They were asked to evaluate how much more or less it might cost to "combine a defined contribution plan with a much-reduced defined-benefit plan'' for new employees, akin to the federal employee retirement plan. It remains unclear why this part of the June assignment was dropped by the actuaries at Gabriel Roeder Smith & Co.
Through Dingley, Caprio did make several specific recommendations, however. Among them:
-- Eliminate the financial incentive for public sector workers to go out -- and stay out -- on a disability pension which pays them two-thirds of their pay, tax-free by reducing payments to those who are not totally disabled.
-- Increasing oversight of workers on disability and adopt "mandatory rehire provisions'' when it is clear that workers can return to light duty.
-- Shifting the job of evaluating disabilities to the professional operators of a long-term disability insurance program. It is now done by an arm of the state retirement board, made up of lawmakers and employee representatives.
-- Require employees buying credit toward their state pensions for past activities -- such as substitute teaching, military service and Peace Corps service -- pay the actual cost of those years to the pension system, not the discounted amounts allowed now.

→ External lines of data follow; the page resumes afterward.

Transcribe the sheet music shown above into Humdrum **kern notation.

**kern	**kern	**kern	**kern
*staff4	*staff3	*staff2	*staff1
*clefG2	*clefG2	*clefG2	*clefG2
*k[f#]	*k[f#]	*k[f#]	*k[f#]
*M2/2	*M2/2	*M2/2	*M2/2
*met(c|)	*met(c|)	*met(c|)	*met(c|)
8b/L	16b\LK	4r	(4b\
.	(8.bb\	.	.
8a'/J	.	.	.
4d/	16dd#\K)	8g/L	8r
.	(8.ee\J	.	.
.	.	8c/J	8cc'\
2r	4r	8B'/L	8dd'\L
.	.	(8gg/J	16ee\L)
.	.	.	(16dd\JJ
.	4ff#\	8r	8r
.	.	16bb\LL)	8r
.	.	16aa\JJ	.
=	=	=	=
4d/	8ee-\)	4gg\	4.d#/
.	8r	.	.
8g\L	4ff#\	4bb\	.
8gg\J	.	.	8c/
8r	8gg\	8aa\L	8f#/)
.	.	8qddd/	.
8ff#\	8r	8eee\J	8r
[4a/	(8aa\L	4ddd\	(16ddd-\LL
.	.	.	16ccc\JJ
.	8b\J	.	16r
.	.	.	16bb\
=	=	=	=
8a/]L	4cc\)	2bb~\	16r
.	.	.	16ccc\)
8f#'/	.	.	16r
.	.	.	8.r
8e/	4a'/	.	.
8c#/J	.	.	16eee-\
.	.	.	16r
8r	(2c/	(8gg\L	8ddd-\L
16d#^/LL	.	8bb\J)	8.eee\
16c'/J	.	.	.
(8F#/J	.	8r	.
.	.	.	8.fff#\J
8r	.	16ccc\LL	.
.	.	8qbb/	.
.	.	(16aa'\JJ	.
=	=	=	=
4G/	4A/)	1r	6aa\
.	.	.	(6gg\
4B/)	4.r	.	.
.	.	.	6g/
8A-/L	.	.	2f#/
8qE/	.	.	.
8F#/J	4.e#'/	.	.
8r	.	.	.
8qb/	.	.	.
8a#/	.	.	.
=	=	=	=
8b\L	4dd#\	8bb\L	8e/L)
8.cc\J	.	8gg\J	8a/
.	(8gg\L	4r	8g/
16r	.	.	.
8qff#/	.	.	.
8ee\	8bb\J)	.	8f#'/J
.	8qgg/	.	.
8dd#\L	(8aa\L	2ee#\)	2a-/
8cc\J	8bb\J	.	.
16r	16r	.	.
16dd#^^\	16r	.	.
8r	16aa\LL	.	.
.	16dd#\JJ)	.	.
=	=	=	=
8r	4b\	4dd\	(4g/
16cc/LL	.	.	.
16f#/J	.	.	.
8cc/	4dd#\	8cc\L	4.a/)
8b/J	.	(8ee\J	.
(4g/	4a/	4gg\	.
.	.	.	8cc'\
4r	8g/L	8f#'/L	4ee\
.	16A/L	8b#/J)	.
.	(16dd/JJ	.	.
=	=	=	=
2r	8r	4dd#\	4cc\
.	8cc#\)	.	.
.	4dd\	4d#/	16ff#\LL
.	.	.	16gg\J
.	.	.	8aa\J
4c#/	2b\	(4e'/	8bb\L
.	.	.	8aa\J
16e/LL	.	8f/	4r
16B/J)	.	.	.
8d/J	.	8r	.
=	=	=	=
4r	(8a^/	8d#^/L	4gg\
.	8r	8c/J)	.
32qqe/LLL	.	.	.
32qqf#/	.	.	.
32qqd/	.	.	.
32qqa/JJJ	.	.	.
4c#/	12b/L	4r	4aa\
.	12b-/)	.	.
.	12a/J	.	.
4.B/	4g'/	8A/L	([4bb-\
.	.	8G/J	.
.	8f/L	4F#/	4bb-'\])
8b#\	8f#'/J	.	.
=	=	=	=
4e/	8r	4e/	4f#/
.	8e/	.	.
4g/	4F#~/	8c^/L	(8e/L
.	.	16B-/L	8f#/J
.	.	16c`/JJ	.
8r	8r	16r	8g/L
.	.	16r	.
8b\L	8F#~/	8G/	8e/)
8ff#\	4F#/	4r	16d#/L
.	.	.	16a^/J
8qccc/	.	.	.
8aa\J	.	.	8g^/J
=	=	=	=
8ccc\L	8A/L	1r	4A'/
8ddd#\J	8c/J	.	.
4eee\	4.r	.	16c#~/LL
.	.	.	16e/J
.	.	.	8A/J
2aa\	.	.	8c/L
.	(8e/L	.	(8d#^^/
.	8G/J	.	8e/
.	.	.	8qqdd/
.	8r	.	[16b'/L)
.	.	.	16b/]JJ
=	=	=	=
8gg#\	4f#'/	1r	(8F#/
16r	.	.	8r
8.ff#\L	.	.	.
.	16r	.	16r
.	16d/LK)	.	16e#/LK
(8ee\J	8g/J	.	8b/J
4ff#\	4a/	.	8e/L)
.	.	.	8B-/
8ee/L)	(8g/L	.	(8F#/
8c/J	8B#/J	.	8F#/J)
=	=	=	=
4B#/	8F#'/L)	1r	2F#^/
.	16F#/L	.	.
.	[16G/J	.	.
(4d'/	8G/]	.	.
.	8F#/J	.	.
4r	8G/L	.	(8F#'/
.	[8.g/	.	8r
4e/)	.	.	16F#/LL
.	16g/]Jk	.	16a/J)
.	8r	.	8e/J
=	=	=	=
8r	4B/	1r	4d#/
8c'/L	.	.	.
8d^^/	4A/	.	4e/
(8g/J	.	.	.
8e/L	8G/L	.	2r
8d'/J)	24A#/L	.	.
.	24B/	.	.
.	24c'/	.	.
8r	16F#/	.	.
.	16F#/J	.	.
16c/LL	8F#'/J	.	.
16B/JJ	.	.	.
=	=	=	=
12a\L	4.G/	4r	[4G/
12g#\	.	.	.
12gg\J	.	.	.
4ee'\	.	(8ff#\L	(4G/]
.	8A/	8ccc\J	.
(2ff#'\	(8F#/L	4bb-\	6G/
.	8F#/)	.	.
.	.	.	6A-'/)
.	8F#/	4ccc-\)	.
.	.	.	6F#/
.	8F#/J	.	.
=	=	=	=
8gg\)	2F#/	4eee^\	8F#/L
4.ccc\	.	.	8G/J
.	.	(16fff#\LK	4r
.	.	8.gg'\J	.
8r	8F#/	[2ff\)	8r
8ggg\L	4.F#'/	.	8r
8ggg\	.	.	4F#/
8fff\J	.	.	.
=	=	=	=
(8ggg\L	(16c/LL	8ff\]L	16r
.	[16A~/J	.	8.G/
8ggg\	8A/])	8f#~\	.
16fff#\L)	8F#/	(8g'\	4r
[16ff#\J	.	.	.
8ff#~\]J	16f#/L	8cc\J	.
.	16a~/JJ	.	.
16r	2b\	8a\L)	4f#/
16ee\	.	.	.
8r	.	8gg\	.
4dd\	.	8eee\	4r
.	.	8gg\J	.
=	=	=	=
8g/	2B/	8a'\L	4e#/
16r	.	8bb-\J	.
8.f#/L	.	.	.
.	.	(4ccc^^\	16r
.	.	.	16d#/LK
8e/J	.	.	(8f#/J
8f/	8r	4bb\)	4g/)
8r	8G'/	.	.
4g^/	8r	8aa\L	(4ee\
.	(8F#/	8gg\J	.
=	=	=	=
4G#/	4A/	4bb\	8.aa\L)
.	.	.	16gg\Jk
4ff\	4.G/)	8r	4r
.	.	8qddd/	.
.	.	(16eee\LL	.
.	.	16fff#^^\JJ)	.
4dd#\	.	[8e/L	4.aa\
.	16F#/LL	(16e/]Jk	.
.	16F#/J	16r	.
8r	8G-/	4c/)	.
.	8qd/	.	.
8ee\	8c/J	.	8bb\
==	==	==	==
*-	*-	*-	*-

-- Eliminate an option that allows retired state workers and teachers who retire young to get a so-called Social Security supplement, that bumps up their pension by hundreds, and in some cases, thousands, of dollars in the years before they qualify for Social Security. Their pension is cut when they reach age 62, but with annual cost-of-living increases they are already well ahead of where they might otherwise have been by then.